§ Work task
Copy out word for word everything from the start of the items down to and including the line that contains "stellt hochwertige Textilveredelungen im".

--

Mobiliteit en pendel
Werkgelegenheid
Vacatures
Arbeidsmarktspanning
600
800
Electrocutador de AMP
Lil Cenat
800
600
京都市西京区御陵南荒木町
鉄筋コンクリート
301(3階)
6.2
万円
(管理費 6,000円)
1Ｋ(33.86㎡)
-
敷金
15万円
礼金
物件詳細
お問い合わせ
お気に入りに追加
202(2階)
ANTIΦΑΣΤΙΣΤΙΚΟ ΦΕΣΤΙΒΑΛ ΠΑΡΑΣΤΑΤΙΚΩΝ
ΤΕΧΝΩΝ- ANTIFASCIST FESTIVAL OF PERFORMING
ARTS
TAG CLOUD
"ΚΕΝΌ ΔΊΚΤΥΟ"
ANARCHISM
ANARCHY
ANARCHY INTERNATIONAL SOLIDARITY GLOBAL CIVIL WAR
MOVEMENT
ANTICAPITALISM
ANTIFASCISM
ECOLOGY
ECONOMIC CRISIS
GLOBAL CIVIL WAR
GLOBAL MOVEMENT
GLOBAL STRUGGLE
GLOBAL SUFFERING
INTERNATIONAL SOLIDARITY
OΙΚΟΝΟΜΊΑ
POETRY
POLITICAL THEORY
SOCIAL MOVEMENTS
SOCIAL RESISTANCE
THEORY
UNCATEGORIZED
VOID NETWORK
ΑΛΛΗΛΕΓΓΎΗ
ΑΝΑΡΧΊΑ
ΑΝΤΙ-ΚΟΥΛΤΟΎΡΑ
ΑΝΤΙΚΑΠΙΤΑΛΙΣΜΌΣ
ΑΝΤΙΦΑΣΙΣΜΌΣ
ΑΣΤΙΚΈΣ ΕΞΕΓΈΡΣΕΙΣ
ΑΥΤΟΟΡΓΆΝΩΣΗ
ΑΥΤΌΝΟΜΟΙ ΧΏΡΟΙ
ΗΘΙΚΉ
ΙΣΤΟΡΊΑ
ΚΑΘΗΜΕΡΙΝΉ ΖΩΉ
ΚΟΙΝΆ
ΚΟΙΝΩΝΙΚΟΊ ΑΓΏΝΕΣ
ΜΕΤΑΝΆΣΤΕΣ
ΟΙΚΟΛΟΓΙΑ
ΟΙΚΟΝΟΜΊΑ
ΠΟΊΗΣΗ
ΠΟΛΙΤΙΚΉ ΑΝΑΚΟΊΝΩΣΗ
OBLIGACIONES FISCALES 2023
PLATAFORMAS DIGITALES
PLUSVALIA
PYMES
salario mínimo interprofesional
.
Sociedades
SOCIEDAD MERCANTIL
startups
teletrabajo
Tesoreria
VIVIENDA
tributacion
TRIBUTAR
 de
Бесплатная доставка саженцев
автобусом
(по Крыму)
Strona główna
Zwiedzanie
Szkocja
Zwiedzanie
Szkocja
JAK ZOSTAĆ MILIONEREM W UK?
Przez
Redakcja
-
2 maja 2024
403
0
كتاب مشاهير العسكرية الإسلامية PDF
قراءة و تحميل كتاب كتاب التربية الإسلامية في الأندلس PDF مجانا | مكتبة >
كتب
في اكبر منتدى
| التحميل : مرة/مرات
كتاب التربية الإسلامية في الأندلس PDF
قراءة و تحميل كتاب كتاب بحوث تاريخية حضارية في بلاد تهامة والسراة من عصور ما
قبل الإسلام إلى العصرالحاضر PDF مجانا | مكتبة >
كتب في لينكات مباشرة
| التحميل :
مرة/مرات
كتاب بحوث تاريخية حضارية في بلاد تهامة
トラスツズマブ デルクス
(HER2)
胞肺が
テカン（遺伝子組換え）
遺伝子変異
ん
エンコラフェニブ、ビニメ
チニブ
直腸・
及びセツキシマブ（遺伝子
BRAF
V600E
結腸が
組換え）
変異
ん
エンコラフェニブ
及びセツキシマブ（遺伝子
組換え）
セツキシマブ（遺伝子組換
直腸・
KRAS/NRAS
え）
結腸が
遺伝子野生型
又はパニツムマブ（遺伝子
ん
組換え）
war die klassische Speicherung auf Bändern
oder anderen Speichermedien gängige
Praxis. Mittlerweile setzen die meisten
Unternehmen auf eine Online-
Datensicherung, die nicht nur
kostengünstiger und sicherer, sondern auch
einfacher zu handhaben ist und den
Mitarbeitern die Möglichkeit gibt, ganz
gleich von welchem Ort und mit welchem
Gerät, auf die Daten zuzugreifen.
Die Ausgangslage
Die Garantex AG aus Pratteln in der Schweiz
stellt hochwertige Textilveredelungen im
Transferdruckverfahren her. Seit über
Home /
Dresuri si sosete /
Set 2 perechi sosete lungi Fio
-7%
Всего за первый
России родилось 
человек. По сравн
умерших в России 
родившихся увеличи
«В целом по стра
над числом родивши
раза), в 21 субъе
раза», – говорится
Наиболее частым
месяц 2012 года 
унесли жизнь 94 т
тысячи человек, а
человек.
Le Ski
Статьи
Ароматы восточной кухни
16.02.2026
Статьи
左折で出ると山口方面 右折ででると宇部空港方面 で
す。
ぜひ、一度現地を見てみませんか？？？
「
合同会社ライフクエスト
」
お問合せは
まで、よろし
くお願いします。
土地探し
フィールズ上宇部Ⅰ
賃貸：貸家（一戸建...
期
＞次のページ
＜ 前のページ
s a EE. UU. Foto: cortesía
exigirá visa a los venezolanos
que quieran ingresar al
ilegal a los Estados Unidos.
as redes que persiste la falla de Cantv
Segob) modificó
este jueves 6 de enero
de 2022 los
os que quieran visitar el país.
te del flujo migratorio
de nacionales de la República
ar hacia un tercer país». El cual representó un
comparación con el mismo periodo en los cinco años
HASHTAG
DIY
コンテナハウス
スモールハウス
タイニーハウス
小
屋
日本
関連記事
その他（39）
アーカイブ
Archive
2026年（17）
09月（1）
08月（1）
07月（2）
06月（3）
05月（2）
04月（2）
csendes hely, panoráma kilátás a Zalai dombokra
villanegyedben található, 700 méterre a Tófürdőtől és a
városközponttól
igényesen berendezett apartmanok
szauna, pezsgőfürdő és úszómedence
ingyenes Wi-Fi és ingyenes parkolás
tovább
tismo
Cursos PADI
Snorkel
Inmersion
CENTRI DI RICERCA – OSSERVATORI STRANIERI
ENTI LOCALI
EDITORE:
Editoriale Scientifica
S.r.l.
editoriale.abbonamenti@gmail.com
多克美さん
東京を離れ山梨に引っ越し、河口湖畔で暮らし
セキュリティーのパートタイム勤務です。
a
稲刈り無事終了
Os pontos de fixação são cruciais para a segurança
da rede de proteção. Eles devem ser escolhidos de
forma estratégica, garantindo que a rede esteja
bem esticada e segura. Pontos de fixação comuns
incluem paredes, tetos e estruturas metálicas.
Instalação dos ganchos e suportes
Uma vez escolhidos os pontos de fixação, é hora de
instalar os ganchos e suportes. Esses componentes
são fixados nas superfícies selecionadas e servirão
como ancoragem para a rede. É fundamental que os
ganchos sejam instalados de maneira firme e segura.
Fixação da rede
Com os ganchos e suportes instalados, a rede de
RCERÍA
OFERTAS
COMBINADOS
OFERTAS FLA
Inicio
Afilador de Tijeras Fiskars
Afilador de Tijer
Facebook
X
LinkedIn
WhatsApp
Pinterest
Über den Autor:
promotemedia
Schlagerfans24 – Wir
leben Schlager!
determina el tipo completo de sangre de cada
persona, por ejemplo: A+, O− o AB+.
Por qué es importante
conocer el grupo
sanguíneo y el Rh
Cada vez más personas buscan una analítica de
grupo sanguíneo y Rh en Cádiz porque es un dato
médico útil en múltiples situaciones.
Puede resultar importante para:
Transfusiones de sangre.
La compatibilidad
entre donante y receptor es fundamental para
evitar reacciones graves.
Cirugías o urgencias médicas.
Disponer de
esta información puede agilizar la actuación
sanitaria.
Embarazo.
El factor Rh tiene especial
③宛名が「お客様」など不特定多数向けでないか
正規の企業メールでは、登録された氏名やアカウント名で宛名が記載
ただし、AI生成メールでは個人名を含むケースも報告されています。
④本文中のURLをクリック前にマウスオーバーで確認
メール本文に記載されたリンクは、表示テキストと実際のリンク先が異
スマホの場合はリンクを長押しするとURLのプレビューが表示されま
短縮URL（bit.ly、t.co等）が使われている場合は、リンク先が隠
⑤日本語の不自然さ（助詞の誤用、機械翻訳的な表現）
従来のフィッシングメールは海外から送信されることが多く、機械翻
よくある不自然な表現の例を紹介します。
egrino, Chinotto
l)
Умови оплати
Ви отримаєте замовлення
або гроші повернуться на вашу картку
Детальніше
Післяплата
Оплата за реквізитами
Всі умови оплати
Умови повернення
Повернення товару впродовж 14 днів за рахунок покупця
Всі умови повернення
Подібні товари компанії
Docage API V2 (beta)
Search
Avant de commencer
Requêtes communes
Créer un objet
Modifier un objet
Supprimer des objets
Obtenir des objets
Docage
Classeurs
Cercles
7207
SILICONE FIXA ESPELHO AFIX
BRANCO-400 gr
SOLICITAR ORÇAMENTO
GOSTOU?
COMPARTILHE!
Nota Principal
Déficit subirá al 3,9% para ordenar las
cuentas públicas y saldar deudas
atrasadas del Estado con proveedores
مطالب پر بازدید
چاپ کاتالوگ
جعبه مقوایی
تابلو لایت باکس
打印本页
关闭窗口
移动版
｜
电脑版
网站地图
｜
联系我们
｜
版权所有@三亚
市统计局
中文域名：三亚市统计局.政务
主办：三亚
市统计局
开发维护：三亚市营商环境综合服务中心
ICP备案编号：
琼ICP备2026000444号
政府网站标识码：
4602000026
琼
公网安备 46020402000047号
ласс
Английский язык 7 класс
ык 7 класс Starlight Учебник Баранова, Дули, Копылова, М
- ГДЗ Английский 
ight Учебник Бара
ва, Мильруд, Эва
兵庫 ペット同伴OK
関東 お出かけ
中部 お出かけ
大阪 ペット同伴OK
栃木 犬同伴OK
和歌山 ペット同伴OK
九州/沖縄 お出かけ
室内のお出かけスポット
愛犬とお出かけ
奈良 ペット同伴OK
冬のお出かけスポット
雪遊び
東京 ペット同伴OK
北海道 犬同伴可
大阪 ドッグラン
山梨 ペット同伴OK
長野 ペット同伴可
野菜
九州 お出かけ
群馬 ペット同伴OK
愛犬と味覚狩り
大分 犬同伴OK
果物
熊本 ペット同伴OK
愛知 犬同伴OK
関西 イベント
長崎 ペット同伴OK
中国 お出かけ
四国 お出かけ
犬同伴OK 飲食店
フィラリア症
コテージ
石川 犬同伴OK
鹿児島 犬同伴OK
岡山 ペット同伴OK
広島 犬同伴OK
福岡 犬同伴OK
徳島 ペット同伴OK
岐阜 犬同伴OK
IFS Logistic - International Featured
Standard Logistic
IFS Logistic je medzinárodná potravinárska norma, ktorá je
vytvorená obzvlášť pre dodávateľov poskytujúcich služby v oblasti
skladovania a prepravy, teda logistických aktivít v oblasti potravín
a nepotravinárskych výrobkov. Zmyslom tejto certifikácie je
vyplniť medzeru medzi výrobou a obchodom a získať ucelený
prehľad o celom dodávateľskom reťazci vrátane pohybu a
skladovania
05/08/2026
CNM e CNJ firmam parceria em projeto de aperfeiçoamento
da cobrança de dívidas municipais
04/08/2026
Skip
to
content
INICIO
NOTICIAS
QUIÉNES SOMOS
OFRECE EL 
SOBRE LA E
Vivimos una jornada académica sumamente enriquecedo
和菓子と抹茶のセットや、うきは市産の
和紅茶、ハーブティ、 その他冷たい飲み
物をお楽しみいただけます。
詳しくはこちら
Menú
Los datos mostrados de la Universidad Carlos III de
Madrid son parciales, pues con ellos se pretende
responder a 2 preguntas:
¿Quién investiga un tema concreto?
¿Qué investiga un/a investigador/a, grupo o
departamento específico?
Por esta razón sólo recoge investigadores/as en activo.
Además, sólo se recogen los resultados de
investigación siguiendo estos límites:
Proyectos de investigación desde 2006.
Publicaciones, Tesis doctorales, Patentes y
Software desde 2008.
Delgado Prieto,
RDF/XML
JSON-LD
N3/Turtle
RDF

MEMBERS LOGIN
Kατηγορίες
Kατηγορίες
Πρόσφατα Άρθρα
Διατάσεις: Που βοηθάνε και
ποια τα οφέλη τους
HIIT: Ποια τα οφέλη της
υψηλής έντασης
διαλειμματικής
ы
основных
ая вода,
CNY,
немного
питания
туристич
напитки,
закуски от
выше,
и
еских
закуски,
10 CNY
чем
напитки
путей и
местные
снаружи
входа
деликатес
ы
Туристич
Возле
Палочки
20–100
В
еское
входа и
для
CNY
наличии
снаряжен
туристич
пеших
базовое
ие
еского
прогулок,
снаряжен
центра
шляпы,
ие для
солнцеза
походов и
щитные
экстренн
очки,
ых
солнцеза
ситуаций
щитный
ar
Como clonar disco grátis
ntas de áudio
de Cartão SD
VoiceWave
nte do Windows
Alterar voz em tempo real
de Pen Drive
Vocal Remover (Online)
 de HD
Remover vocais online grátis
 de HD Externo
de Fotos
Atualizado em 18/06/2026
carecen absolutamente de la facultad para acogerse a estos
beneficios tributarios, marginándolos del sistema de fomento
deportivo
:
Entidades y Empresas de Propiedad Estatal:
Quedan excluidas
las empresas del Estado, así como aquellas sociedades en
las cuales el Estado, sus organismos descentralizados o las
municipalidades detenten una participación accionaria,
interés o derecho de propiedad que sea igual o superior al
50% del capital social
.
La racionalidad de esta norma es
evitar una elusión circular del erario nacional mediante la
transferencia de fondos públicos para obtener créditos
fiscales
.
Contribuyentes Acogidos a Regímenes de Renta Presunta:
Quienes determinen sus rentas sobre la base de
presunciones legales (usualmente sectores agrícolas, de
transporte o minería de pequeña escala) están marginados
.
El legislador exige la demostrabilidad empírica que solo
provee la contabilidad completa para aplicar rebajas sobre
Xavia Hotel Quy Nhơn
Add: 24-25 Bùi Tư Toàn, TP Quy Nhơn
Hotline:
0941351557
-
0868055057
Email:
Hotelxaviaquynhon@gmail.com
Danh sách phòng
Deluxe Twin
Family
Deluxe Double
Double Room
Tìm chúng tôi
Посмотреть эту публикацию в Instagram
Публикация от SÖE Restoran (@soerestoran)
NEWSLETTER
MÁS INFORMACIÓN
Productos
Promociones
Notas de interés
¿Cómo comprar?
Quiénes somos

--

§ Output for this exercise
Mobiliteit en pendel
Werkgelegenheid
Vacatures
Arbeidsmarktspanning
600
800
Electrocutador de AMP
Lil Cenat
800
600
京都市西京区御陵南荒木町
鉄筋コンクリート
301(3階)
6.2
万円
(管理費 6,000円)
1Ｋ(33.86㎡)
-
敷金
15万円
礼金
物件詳細
お問い合わせ
お気に入りに追加
202(2階)
ANTIΦΑΣΤΙΣΤΙΚΟ ΦΕΣΤΙΒΑΛ ΠΑΡΑΣΤΑΤΙΚΩΝ
ΤΕΧΝΩΝ- ANTIFASCIST FESTIVAL OF PERFORMING
ARTS
TAG CLOUD
"ΚΕΝΌ ΔΊΚΤΥΟ"
ANARCHISM
ANARCHY
ANARCHY INTERNATIONAL SOLIDARITY GLOBAL CIVIL WAR
MOVEMENT
ANTICAPITALISM
ANTIFASCISM
ECOLOGY
ECONOMIC CRISIS
GLOBAL CIVIL WAR
GLOBAL MOVEMENT
GLOBAL STRUGGLE
GLOBAL SUFFERING
INTERNATIONAL SOLIDARITY
OΙΚΟΝΟΜΊΑ
POETRY
POLITICAL THEORY
SOCIAL MOVEMENTS
SOCIAL RESISTANCE
THEORY
UNCATEGORIZED
VOID NETWORK
ΑΛΛΗΛΕΓΓΎΗ
ΑΝΑΡΧΊΑ
ΑΝΤΙ-ΚΟΥΛΤΟΎΡΑ
ΑΝΤΙΚΑΠΙΤΑΛΙΣΜΌΣ
ΑΝΤΙΦΑΣΙΣΜΌΣ
ΑΣΤΙΚΈΣ ΕΞΕΓΈΡΣΕΙΣ
ΑΥΤΟΟΡΓΆΝΩΣΗ
ΑΥΤΌΝΟΜΟΙ ΧΏΡΟΙ
ΗΘΙΚΉ
ΙΣΤΟΡΊΑ
ΚΑΘΗΜΕΡΙΝΉ ΖΩΉ
ΚΟΙΝΆ
ΚΟΙΝΩΝΙΚΟΊ ΑΓΏΝΕΣ
ΜΕΤΑΝΆΣΤΕΣ
ΟΙΚΟΛΟΓΙΑ
ΟΙΚΟΝΟΜΊΑ
ΠΟΊΗΣΗ
ΠΟΛΙΤΙΚΉ ΑΝΑΚΟΊΝΩΣΗ
OBLIGACIONES FISCALES 2023
PLATAFORMAS DIGITALES
PLUSVALIA
PYMES
salario mínimo interprofesional
.
Sociedades
SOCIEDAD MERCANTIL
startups
teletrabajo
Tesoreria
VIVIENDA
tributacion
TRIBUTAR
 de
Бесплатная доставка саженцев
автобусом
(по Крыму)
Strona główna
Zwiedzanie
Szkocja
Zwiedzanie
Szkocja
JAK ZOSTAĆ MILIONEREM W UK?
Przez
Redakcja
-
2 maja 2024
403
0
كتاب مشاهير العسكرية الإسلامية PDF
قراءة و تحميل كتاب كتاب التربية الإسلامية في الأندلس PDF مجانا | مكتبة >
كتب
في اكبر منتدى
| التحميل : مرة/مرات
كتاب التربية الإسلامية في الأندلس PDF
قراءة و تحميل كتاب كتاب بحوث تاريخية حضارية في بلاد تهامة والسراة من عصور ما
قبل الإسلام إلى العصرالحاضر PDF مجانا | مكتبة >
كتب في لينكات مباشرة
| التحميل :
مرة/مرات
كتاب بحوث تاريخية حضارية في بلاد تهامة
トラスツズマブ デルクス
(HER2)
胞肺が
テカン（遺伝子組換え）
遺伝子変異
ん
エンコラフェニブ、ビニメ
チニブ
直腸・
及びセツキシマブ（遺伝子
BRAF
V600E
結腸が
組換え）
変異
ん
エンコラフェニブ
及びセツキシマブ（遺伝子
組換え）
セツキシマブ（遺伝子組換
直腸・
KRAS/NRAS
え）
結腸が
遺伝子野生型
又はパニツムマブ（遺伝子
ん
組換え）
war die klassische Speicherung auf Bändern
oder anderen Speichermedien gängige
Praxis. Mittlerweile setzen die meisten
Unternehmen auf eine Online-
Datensicherung, die nicht nur
kostengünstiger und sicherer, sondern auch
einfacher zu handhaben ist und den
Mitarbeitern die Möglichkeit gibt, ganz
gleich von welchem Ort und mit welchem
Gerät, auf die Daten zuzugreifen.
Die Ausgangslage
Die Garantex AG aus Pratteln in der Schweiz
stellt hochwertige Textilveredelungen im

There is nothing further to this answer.